==== Excerpted records

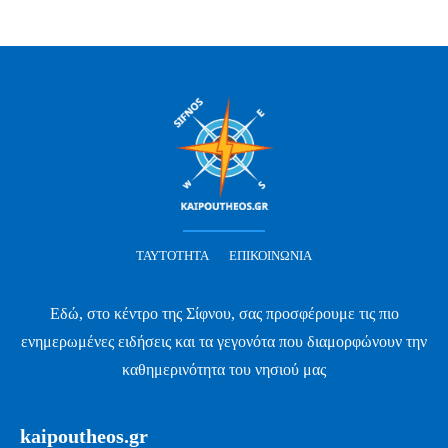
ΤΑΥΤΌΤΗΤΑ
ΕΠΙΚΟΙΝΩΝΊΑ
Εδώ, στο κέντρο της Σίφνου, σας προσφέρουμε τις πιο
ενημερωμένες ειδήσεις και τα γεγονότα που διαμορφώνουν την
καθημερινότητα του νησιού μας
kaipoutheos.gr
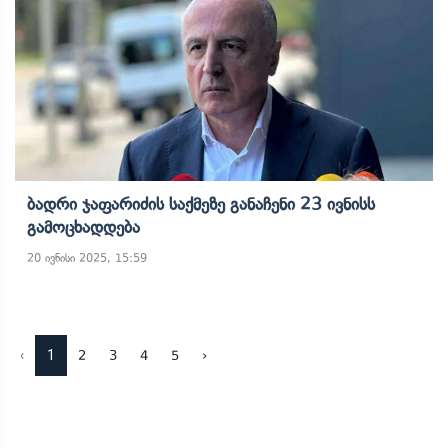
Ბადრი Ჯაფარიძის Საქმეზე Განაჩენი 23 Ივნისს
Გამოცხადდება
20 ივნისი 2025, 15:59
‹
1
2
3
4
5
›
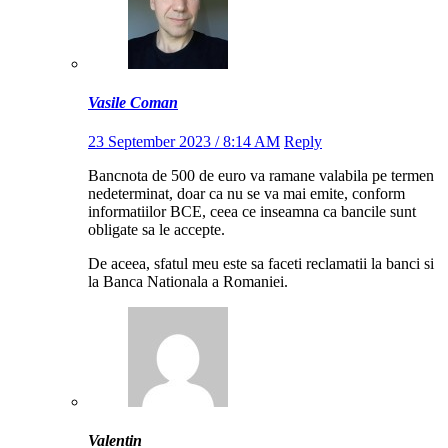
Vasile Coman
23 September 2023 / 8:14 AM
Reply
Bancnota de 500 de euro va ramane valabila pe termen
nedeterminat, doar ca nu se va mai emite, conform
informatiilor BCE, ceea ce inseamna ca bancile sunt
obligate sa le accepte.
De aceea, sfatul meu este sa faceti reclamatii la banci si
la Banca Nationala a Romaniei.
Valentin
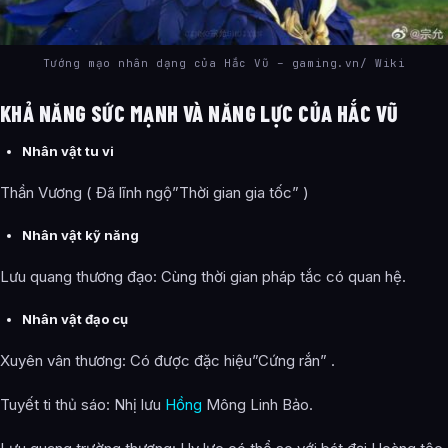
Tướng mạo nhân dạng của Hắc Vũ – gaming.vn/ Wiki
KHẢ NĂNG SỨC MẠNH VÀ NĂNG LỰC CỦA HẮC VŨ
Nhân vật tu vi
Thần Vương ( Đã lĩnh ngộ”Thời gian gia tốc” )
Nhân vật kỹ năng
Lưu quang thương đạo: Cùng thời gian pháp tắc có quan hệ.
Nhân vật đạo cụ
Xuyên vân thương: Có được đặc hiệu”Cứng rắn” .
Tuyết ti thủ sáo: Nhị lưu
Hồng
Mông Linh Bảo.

========
==== Excerpted records

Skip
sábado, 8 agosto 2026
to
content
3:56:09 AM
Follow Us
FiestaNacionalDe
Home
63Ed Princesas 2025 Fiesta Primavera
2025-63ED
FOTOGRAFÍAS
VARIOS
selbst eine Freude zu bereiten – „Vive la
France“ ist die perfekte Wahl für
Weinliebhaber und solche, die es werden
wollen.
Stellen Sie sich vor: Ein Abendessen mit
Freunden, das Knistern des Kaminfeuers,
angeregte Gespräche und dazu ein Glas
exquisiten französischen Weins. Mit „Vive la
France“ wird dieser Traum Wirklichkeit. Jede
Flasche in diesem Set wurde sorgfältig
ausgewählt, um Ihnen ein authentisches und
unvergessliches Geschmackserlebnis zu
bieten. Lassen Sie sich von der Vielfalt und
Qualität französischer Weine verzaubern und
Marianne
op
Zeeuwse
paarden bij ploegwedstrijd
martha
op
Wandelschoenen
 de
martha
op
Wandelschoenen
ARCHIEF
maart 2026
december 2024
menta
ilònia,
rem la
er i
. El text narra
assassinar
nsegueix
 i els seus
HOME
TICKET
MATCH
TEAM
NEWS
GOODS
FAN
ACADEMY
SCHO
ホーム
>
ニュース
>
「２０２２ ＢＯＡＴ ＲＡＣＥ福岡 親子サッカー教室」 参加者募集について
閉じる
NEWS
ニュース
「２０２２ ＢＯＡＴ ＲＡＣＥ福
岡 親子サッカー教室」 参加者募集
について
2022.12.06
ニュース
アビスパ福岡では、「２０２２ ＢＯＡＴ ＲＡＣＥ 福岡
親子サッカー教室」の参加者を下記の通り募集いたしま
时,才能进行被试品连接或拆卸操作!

========
==== Excerpted records

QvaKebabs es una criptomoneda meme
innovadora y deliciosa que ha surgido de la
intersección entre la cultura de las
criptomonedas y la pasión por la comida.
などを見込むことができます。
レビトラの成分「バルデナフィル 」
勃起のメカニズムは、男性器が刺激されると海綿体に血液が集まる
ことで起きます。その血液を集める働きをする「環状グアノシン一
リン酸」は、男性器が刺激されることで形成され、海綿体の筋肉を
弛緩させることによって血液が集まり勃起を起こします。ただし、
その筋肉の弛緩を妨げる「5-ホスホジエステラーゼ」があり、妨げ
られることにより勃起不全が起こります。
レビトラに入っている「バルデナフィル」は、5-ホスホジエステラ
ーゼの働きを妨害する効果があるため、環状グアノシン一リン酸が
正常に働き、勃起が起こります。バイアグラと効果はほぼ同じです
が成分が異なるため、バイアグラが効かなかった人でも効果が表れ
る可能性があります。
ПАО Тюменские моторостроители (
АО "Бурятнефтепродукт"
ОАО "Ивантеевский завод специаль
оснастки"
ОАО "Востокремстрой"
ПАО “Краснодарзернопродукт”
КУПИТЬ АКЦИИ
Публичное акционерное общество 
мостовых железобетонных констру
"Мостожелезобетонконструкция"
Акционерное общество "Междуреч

========

◆ Work request:
Working from the entries above, return all lines that contain "sich".

◆ Output below:
Stellen Sie sich vor: Ein Abendessen mit
bieten. Lassen Sie sich von der Vielfalt und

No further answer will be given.